● **YOUR INSTRUCTIONS**
Transcribe the items verbatim, from their start through the line containing "a man in a wet suit", and omit the pictures.

[Stored data]
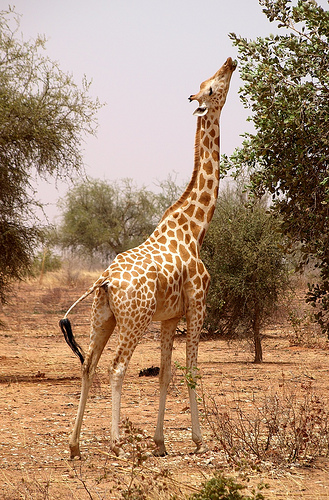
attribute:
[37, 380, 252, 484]
field — dirt 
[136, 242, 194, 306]
spots — brown, white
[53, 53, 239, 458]
giraffe — spotted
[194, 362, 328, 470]
branches — bare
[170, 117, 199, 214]
fringe — short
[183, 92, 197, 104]
horns — small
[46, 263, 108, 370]
skinny tail — skinny 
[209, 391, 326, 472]
bush — brown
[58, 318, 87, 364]
hair — black 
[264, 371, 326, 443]
leaves — brown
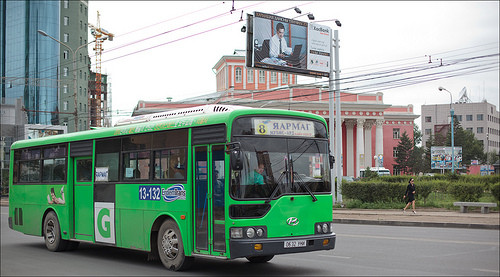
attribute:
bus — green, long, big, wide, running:
[4, 106, 344, 266]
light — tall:
[34, 25, 82, 131]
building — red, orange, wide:
[126, 46, 424, 185]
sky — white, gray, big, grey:
[82, 2, 496, 108]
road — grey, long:
[1, 197, 499, 275]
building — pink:
[135, 44, 424, 196]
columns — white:
[322, 87, 385, 185]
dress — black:
[406, 182, 415, 203]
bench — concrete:
[453, 194, 498, 215]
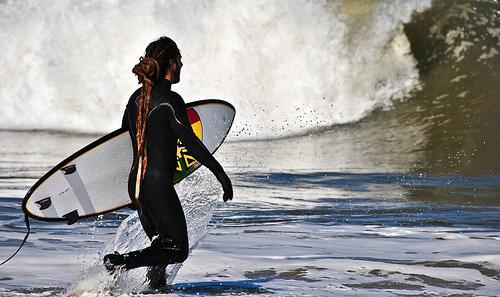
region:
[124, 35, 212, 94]
the head of a man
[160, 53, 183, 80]
the ear of a man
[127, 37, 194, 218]
dreadlocks on a man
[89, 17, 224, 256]
a man in a wet suit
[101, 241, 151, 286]
the foot of a man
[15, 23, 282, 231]
a man holding a surf board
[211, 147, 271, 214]
the hand of a man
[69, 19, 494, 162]
a really big wave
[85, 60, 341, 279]
a man in the water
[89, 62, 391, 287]
a man splashing water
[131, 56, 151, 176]
The guy's dreaded hair.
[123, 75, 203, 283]
The wet suit the surfer is wearing.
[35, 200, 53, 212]
The fin at the bottom of the surfboard.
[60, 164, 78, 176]
The fin on the left.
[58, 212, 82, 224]
The fin on the right.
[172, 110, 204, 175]
The design on the surfboard.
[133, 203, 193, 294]
The legs of the surfer.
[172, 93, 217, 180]
The arm of the surfer.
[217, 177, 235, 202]
The hand of the surfer.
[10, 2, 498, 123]
The wave in the ocean.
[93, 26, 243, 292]
this is a man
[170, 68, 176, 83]
the man is light skinned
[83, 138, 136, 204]
this is a surfboard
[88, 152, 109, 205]
the surfboard is white in color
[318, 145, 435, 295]
this is a water body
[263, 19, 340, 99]
the water is rough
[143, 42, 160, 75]
this is the hair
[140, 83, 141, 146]
the hair is long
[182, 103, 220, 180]
this is the hand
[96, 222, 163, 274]
the leg is raised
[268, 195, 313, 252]
part of a water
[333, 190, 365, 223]
part of a wave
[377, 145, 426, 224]
part of a water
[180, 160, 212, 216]
part of a hanmd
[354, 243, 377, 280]
part of a water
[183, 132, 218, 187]
part of an elbow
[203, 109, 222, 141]
part of a board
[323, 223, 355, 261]
part of a water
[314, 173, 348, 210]
part fo a water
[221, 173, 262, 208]
part of a hand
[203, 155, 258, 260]
part of a hand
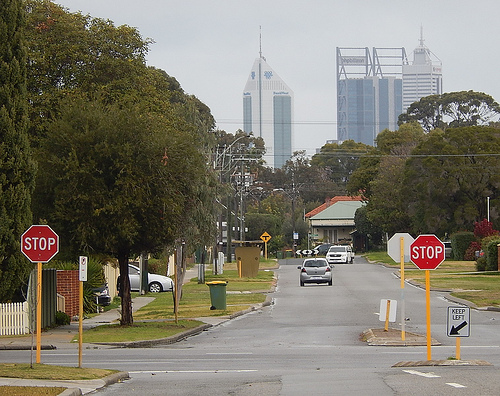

● **OUTPUT OF THE EXERCISE**
attribute:
[37, 380, 252, 484]
field — dirt 
[136, 242, 194, 306]
spots — brown, white
[53, 53, 239, 458]
giraffe — spotted
[194, 362, 328, 470]
branches — bare
[170, 117, 199, 214]
fringe — short
[183, 92, 197, 104]
horns — small
[46, 263, 108, 370]
skinny tail — skinny 
[209, 391, 326, 472]
bush — brown
[58, 318, 87, 364]
hair — black 
[264, 371, 326, 443]
leaves — brown
attribute:
bus — green, long, big, wide, running:
[4, 106, 344, 266]
light — tall:
[34, 25, 82, 131]
building — red, orange, wide:
[126, 46, 424, 185]
sky — white, gray, big, grey:
[82, 2, 496, 108]
road — grey, long:
[1, 197, 499, 275]
building — pink:
[135, 44, 424, 196]
columns — white:
[322, 87, 385, 185]
dress — black:
[406, 182, 415, 203]
bench — concrete:
[453, 194, 498, 215]
region:
[124, 35, 212, 94]
the head of a man
[160, 53, 183, 80]
the ear of a man
[127, 37, 194, 218]
dreadlocks on a man
[89, 17, 224, 256]
a man in a wet suit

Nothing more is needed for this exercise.